Désenclavement d’une parcelle : l’expert est-il obligé de tenir compte de l’usage futur de la propriété ?

Par Me Laurent Gimalac, Docteur en droit, Avocat spécialiste en droit de l'environnement.


Le droit de se désenclaver un fonds est prévu par le code civil, dès lors qu’il n’existe pas d’accès suffisant à la voie publique (art. 682 du cc).

Il est nécessaire que la voie publique assure un « passage suffisant pour la desserte complète du fonds enclavé » (Civ. 3e, 19 mai 1993, n° 91-14.819). A défaut, il faudra créer ce passage, ce qui ne manquera pas de susciter la réticence des voisins qui ne veulent pas subir cette gène qu’ils n’avaient pas anticipée.

Une expertise judiciaire sera donc souvent nécessaire pour déterminer la solution la plus courte et la moins préjudiciable.

Pour autant, l’expert doit-il adapter sa réponse à l’usage futur de la parcelle à désenclaver ?

La réponse a été donnée par la jurisprudence civile.

Le droit de passage doit permettre l’utilisation « normale » du fonds dominant, quel que soit son mode d’exploitation (Civ. 3e, 7 avr. 1994, n° 89-20.964  , Bull. civ. III, n° 81), qu’il s'agisse d'habitation, d'artisanat, d'industrie, de commerce, d'agriculture, d'élevage, ou encore d'une champignonnière souterraine (Civ. 1re, 3 déc. 1962, Bull. civ. I, n° 436).

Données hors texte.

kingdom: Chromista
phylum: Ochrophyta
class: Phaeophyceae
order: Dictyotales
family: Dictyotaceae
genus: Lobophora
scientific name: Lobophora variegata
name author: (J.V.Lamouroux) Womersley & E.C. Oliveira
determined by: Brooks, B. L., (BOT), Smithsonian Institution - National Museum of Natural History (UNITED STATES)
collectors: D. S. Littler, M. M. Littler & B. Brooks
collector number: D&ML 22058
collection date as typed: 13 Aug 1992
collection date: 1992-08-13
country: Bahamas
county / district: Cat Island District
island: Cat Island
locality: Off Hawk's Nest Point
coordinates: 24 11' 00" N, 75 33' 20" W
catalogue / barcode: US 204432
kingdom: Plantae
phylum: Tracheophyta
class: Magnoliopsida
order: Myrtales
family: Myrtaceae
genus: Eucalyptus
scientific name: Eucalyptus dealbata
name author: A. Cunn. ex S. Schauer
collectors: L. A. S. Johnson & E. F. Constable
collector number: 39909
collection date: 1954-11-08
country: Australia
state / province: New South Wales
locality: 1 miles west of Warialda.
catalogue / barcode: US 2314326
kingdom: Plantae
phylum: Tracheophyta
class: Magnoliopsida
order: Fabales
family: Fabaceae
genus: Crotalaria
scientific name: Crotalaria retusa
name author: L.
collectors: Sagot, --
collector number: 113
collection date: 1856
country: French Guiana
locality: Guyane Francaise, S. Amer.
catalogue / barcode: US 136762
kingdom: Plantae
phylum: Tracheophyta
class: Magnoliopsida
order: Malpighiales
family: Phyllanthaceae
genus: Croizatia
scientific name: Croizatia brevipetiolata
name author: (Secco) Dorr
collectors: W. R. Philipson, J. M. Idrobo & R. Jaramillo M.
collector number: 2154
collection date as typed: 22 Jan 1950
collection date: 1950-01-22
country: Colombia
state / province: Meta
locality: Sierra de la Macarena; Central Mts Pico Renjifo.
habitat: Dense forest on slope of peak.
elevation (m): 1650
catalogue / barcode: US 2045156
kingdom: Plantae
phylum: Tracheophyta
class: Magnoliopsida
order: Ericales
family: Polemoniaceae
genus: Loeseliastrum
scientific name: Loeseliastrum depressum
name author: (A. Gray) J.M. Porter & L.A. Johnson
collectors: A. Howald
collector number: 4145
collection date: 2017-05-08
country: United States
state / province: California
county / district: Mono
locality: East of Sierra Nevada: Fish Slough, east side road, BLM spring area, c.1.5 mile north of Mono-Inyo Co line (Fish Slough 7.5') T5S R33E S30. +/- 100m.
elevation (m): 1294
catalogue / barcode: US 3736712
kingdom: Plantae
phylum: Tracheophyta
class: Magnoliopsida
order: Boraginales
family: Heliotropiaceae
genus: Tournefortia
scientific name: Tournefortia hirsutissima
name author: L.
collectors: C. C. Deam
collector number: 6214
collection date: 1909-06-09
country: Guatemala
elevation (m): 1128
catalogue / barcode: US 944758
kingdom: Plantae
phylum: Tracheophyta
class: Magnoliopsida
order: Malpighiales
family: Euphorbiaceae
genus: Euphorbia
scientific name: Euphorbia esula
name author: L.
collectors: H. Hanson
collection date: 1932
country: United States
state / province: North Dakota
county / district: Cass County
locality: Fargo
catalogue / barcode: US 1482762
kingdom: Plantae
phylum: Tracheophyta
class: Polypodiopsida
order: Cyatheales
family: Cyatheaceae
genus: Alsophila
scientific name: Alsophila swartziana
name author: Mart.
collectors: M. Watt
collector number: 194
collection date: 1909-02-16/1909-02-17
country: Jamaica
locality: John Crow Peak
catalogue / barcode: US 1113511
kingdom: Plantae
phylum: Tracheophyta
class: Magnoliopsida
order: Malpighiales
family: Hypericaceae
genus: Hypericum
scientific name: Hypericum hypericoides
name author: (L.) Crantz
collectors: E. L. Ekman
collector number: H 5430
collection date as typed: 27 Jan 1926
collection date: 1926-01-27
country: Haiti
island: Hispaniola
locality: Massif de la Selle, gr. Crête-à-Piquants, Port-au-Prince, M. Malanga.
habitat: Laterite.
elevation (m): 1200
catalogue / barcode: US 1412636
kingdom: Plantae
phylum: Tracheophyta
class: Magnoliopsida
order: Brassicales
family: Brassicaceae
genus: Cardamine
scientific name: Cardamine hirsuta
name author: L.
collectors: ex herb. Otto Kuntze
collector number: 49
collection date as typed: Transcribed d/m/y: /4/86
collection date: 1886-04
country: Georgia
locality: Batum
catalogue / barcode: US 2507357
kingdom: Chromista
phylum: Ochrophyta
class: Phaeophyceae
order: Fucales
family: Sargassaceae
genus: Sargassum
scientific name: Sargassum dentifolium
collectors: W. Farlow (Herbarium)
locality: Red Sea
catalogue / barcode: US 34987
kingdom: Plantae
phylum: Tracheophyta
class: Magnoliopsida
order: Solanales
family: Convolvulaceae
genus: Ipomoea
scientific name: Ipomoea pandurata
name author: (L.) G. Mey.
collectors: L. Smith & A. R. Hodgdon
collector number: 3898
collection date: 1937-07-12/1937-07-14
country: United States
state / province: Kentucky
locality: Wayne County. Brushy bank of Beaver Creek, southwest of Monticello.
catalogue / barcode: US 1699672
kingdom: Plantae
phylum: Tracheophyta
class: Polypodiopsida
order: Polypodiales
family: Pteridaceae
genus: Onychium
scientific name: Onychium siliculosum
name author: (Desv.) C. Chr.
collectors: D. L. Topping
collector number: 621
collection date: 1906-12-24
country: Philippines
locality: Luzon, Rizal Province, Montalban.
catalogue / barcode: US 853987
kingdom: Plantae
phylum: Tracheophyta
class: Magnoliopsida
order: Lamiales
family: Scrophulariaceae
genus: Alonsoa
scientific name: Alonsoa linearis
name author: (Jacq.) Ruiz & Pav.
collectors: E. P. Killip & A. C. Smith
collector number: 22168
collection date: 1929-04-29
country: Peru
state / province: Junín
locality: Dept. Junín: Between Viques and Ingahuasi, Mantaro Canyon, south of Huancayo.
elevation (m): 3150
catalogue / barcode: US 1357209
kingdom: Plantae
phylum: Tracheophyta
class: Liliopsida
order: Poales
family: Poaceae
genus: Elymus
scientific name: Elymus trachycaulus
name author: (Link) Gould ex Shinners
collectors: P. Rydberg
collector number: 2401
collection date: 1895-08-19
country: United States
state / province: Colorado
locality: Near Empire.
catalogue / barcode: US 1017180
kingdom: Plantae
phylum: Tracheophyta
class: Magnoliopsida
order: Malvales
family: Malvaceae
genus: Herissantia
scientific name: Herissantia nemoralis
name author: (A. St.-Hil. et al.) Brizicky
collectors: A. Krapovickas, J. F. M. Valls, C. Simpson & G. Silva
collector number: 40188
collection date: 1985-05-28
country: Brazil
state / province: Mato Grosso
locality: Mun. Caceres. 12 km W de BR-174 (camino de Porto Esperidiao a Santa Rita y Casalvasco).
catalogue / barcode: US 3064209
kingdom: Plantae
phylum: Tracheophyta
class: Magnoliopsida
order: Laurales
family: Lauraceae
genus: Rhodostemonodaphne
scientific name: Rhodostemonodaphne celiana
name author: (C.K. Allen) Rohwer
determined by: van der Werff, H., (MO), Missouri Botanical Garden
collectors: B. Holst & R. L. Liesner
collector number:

On citera l’arrêt rendu par la Cour de cassation en 1994 qui est particulièrement clair à ce sujet :

« Mais attendu que l’article 682 du Code civil ne distinguant pas entre les divers modes d’exploitation dont peut être l’objet le fonds dominant, la cour d’appel, qui, sans avoir à répondre à des conclusions que ses constatations rendaient inopérantes, a relevé, par motifs propres et adoptés, que la propriété de Mme Z..., située sur un terrain en forte déclivité dans une zone à risque d'incendie, ne disposait que de deux sentiers muletiers, sinueux, glissants et abrupts ne permettant pas l'accès des engins agricoles et autres véhicules sur une parcelle supportant une construction à usage d'habitation et un terrain complanté d'arbres fruitiers, a ainsi caractérisé l'utilisation normale du fonds et souverainement retenu que le passage réclamé par Mme Z... était le seul propre à fournir à son fonds une issue suffisante..." (Cour de cassation – Troisième chambre civile – 7 avril 1994).

Les riverains ne pourront donc pas réduire le droit de passage à un simple accès piétonnier en cas de demande de désenclavement …


Me Laurent Gimalac, Docteur en droit de l’environnement,

Avocat spécialiste en droit de l’environnement et droit communautaire.